The many facets of immigration

 

Panelists (l-r) Lorena Ferreira, Anallely, Inge Koele, Leonard Birdsong.

The Holocaust Center hosted a forum in response to current events related to immigration on Tuesday evening, July 10. The panel discussion was designed to give insight into the immigrant experience. The evening was heartfelt and honest.

The discussion was led by Professor Leonard Birdsong, a retired immigration attorney. He explained immigration laws and stated that there are currently only 334 immigration judges appointed by the Attorney General and there needs to be at least 2 to 3 times more judges appointed because of the number of immigrants wanting to legally enter the country.

Discussion centered around what compelled Holocaust survivors and others to immigrate to America. Inge Koele, a Holocaust survivor who came to the United States by way of Columbia, was also on the panel and shared her experiences.

What is the American dream? There was discussion about the Deferred Action for Childhood Arrivals program, know as DACA. Two of the women on the panel, Lorena Ferreira and Anallely (who did not want her last name used) are in the DACA program. They candidly spoke about the situation they are now facing. The program is a American Immigration policy launched in 2012 by the Obama administration calling for deferred action for certain undocumented young people who came to the U.S. as children. DACA allows young people who were brought illegally to the United States as children, and who meet several key criteria to be considered for temporary relief from deportation or from being placed in removal proceedings. However, DACA does not provide lawful status. Once granted, DACA is valid for two years and may be renewed.

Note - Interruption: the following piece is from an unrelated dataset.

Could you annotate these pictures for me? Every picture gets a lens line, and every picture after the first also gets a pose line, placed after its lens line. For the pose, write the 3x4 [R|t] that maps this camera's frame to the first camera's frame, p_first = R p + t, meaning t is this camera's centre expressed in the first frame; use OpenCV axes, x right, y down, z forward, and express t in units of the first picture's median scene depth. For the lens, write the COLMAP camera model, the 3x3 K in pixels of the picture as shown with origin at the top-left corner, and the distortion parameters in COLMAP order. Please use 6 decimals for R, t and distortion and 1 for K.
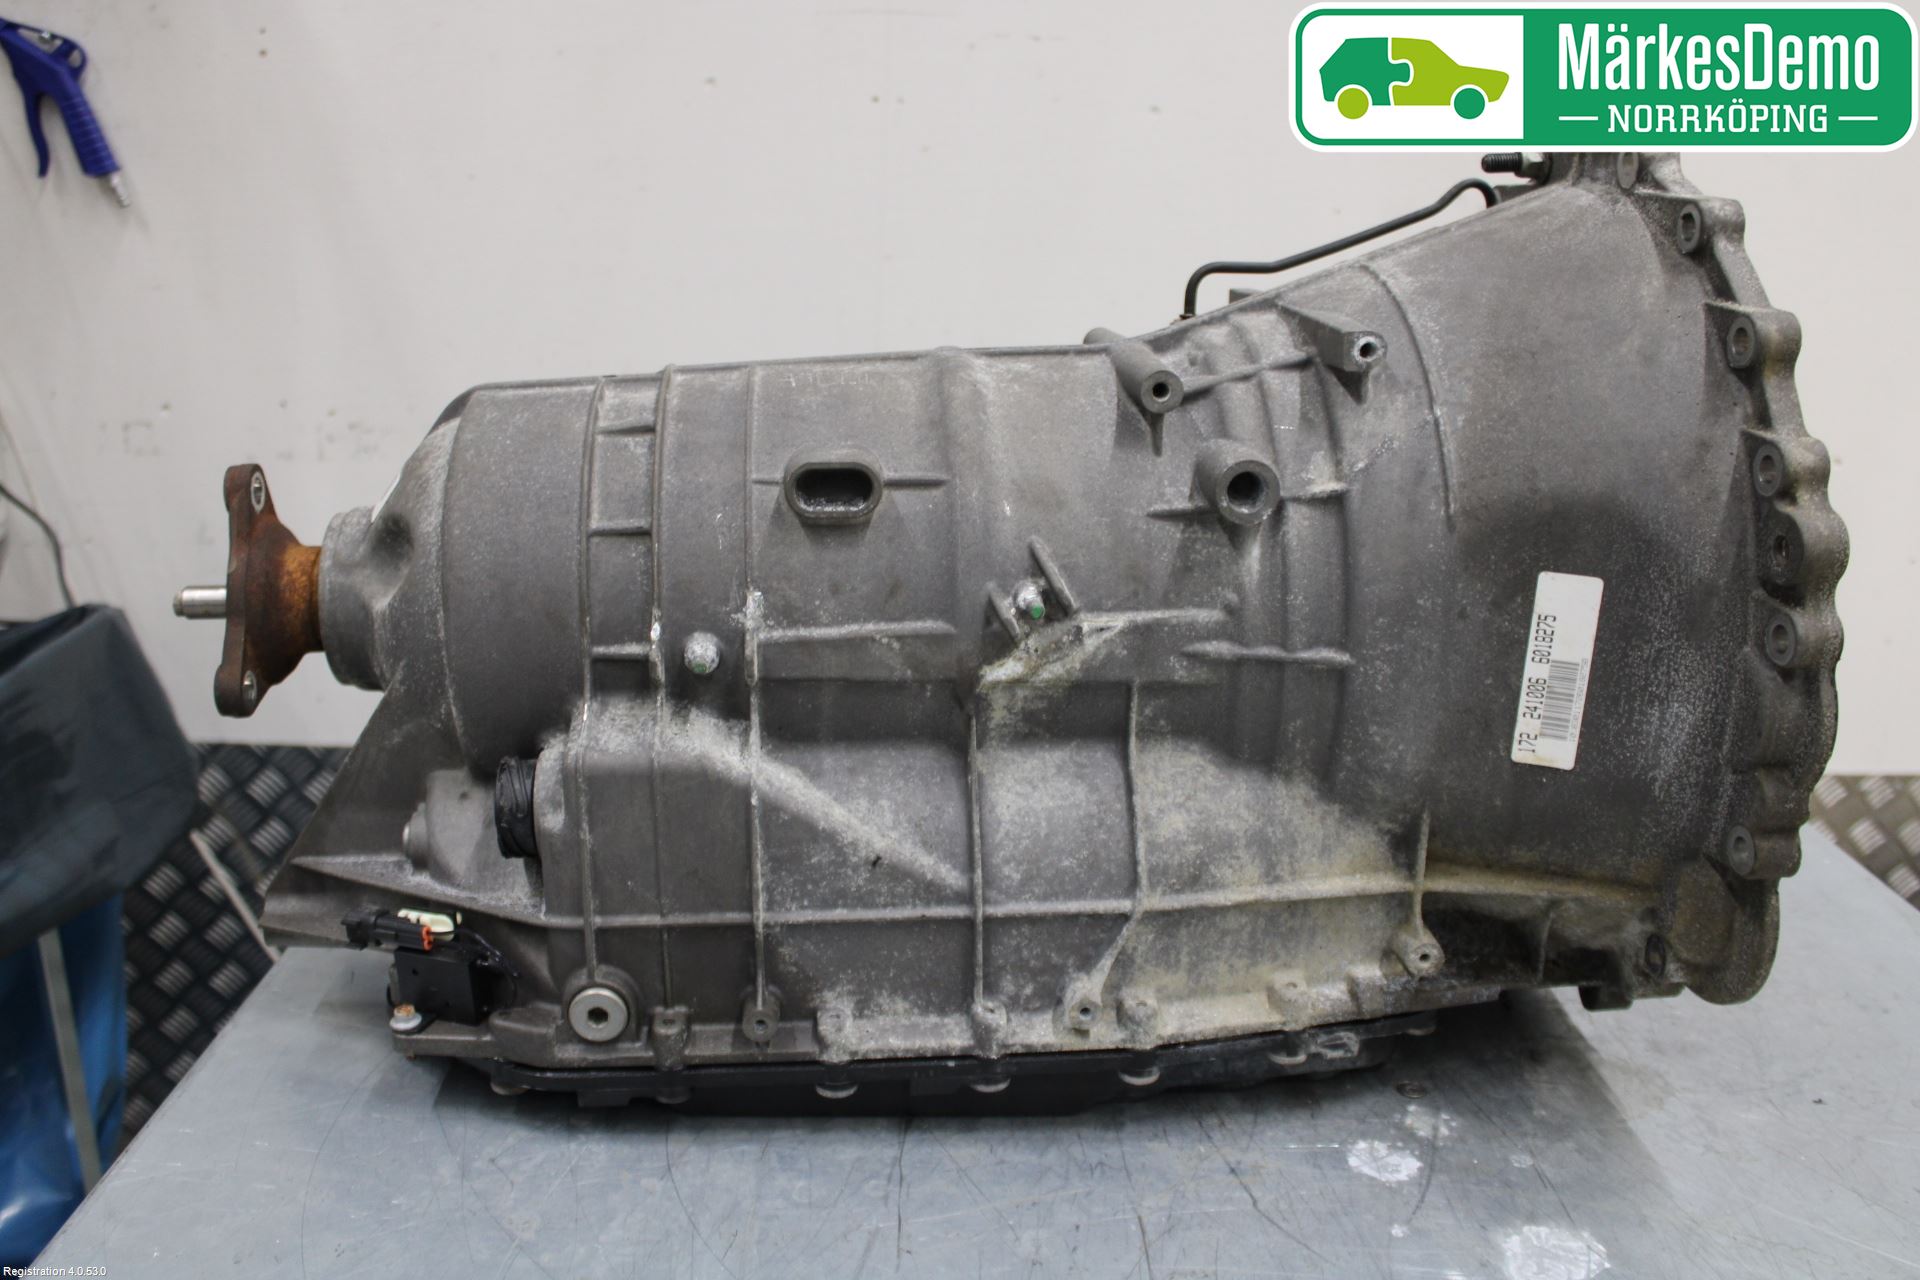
lens RADIAL K [[2051.3, 0, 959.9], [0, 2051.3, 645.2], [0, 0, 1]] dist [-0.123465, 0.308248]
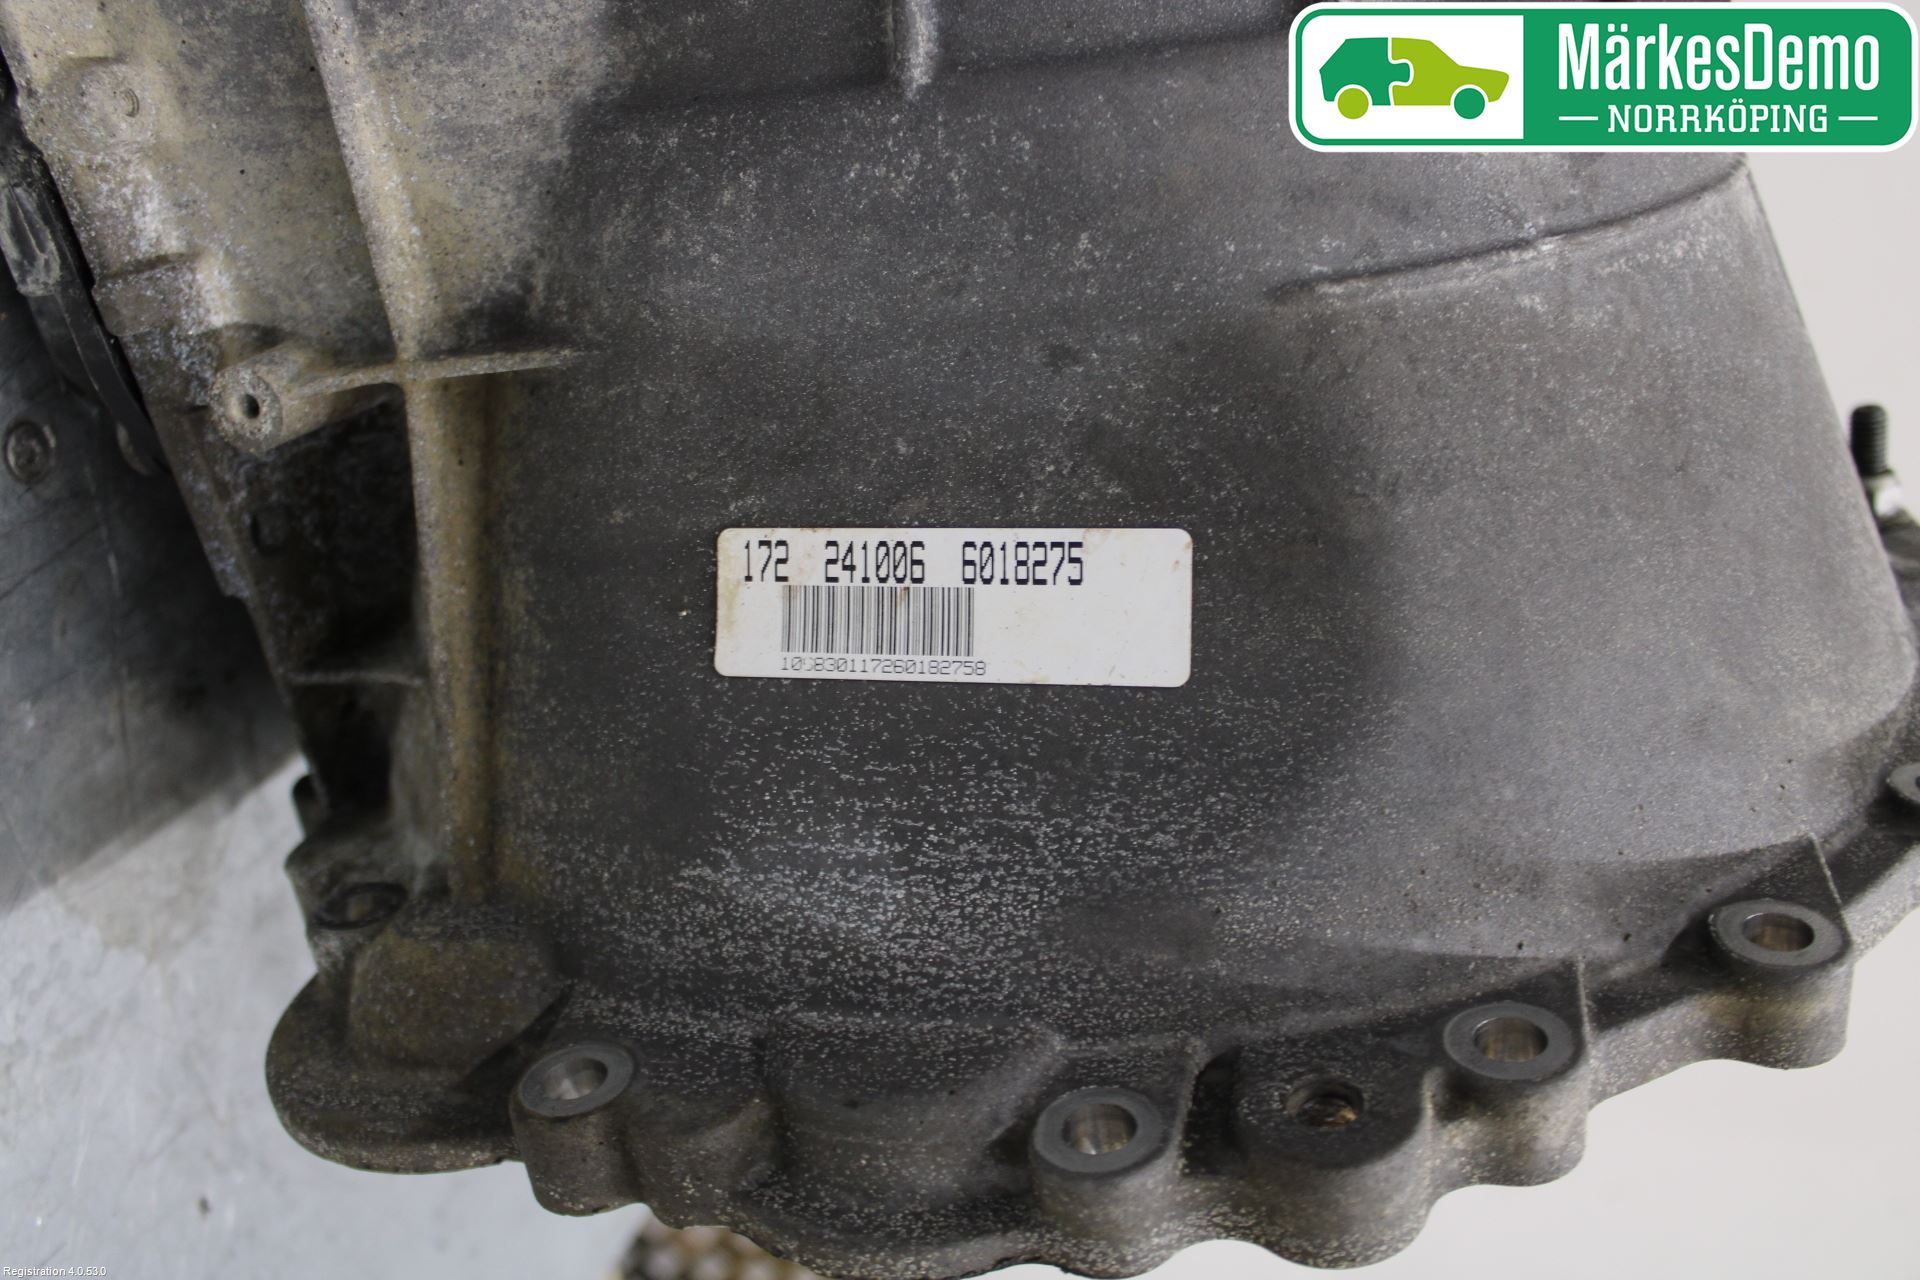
lens RADIAL K [[2051.3, 0, 959.9], [0, 2051.3, 645.2], [0, 0, 1]] dist [-0.123465, 0.308248]
pose [[0.111137, 0.962637, 0.246939, 0.198778], [-0.992629, 0.119608, -0.019526, 0.019042], [-0.048332, -0.242949, 0.968834, 0.595847]]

Individuals granted deferred action will also be eligible to request employment authorization. DACA applicants go through extensive background checks, and it is granted on a case-by-case basis. USCIS began accepting applications for the program on Aug. 15, 2012 (www.usimmigration.org)


Other topics discussed included: How would these families and individuals have been impacted if they had not built a new life in America? What would America look like without them? "We are all immigrants, and it is our duty to love one another and protect one another," stated Anallely.